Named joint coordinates
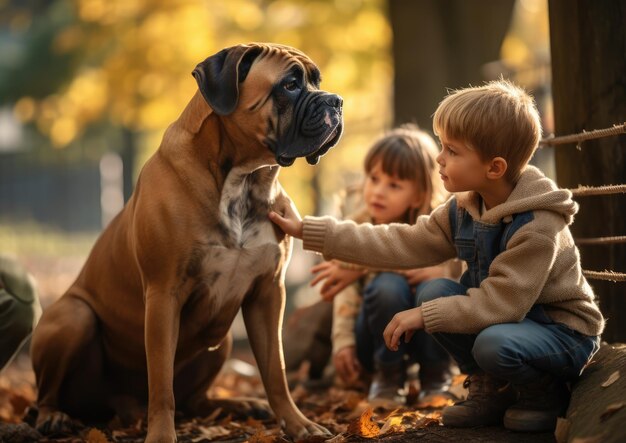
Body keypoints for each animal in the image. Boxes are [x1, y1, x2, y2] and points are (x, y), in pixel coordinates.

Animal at [30, 42, 342, 443]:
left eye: (318, 80)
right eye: (289, 85)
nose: (336, 101)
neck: (243, 180)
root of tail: (119, 408)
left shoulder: (268, 293)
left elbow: (276, 370)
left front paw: (297, 423)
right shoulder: (164, 295)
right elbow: (161, 384)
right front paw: (162, 435)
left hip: (220, 339)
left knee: (197, 401)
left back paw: (243, 405)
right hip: (73, 316)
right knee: (47, 393)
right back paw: (53, 416)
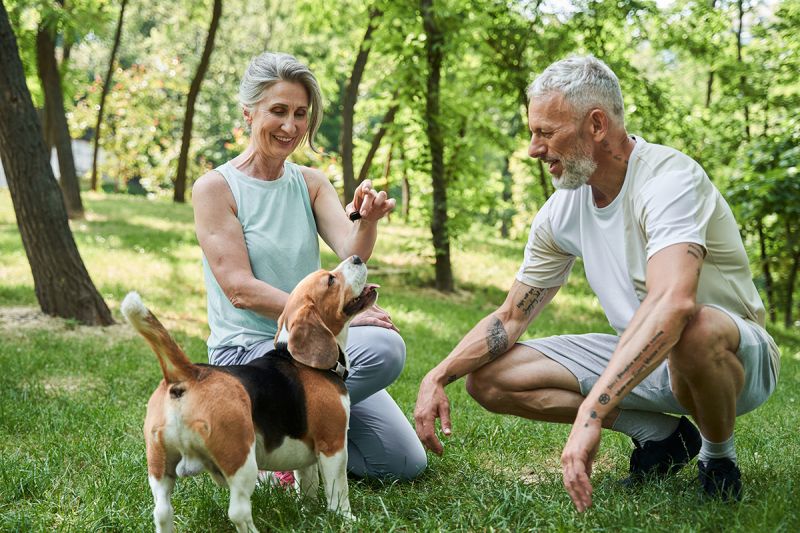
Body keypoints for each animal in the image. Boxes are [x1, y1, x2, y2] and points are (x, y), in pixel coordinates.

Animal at [122, 256, 378, 528]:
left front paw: (308, 512)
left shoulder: (307, 452)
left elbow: (307, 485)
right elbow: (338, 489)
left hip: (159, 467)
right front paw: (347, 518)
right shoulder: (333, 444)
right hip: (241, 461)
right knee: (238, 512)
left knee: (161, 512)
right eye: (330, 280)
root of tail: (189, 374)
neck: (299, 360)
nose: (357, 258)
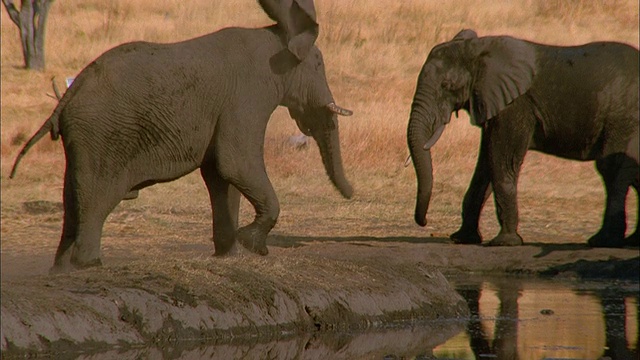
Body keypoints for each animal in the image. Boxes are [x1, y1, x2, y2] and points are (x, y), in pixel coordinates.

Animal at [408, 28, 636, 248]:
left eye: (447, 85)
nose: (424, 222)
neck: (478, 49)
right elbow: (485, 165)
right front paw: (462, 239)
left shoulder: (516, 106)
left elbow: (501, 161)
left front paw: (504, 242)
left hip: (621, 118)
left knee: (610, 167)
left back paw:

# [Brief]
Write out the data above exactly as it appears, but without any image.

# [Problem solution]
Body keypoints for each animal in the image. Boxes are [x1, y1, x2, y2] and points are (x, y), in pixel coordinates.

Animal at [30, 42, 342, 443]:
left eye: (318, 80)
right eye: (289, 85)
nose: (336, 101)
neck: (243, 180)
root of tail: (119, 408)
left shoulder: (268, 293)
left elbow: (276, 370)
left front paw: (297, 423)
right shoulder: (164, 295)
right elbow: (161, 384)
right front paw: (162, 435)
left hip: (220, 339)
left knee: (197, 401)
left back paw: (243, 405)
right hip: (73, 316)
right knee: (47, 393)
right back paw: (53, 416)
Body keypoints for each animal in the image. Boxes are [x1, y1, x2, y2] and points are (x, y), in pixel coordinates.

Animal at [122, 256, 378, 528]:
left front paw: (308, 512)
left shoulder: (307, 452)
left elbow: (307, 485)
right elbow: (338, 489)
left hip: (159, 467)
right front paw: (347, 518)
right shoulder: (333, 444)
right hip: (241, 461)
right knee: (238, 512)
left knee: (161, 512)
right eye: (330, 280)
root of tail: (189, 374)
neck: (299, 360)
nose: (357, 258)
Body keypoints for each animal in the image. Boxes are [x1, y1, x2, y2] and points are (x, y), in pixel coordinates.

Animal at [408, 28, 636, 248]:
left eye: (447, 85)
nose: (424, 222)
neck: (478, 49)
right elbow: (485, 165)
right front paw: (462, 239)
left shoulder: (516, 106)
left elbow: (501, 161)
left front paw: (504, 242)
left hip: (621, 118)
left knee: (610, 167)
left back paw:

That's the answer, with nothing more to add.